Jammer als dit deel verbrakt gaat worden in een aquariumexperiment. Ik verwacht niet dat dan de “’s anderdagse koorts” of Zaanmalaria door die brakheid weer zal terugkeren. De steekmuggen van nu hebben de mooiste namen: Culex, Bezzia, Tabanus en Tipula.

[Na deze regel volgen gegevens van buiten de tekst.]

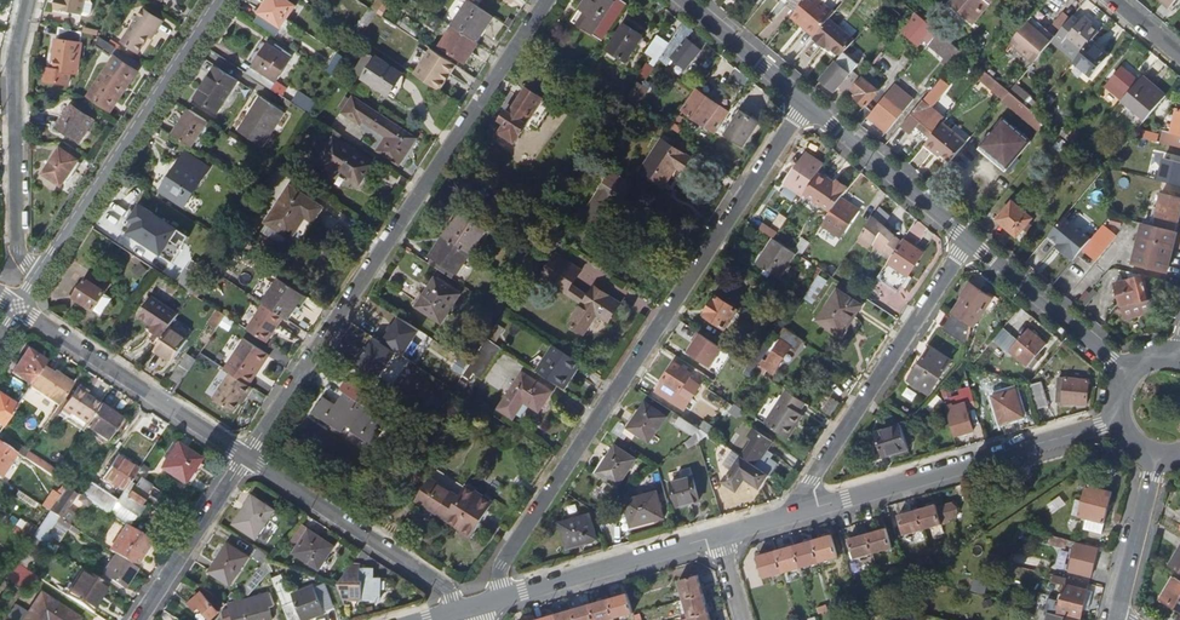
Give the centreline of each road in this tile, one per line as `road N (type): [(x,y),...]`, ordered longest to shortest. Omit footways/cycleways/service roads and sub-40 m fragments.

Op het asfalt van het fietspad kom je ook wel zwermen van de knutmug, onweersbeestjes en andere kriebelaars tegen die worden aangetrokken door mijn “jachtolie”: de combi van deodorant en het zweet dat je produceert. Het pad langs de Nauernasche Vaart is ook ontdekt door het seniorendeel van Nederland – vooral door mensen die fervent aanhanger zijn van de oudste beweging ter wereld: wandelen, bedoel ik dan. Want kuieren is eigenlijk voor hen verticaal luieren. Goed dat er een deel dode natuur is aangelegd waarlangs we ons dan kunnen laven aan “Alles wat groeit en bloeit en ons altijd weer boeit” (Fop. I. Brouwer).

Eenmaal terug aan de Dorpsstraat staat daar in de ochtend al een file voor het stoplicht. Jammer dat er daar ook gekozen is voor de dode natuur – door de gemeente ditmaal. Het credo lijkt wel: ‘fijn stof in plaats van fijn wonen’

Door: Hans Roodzand, Aquatisch ecoloog. Foto komt uit archief De Orkaan.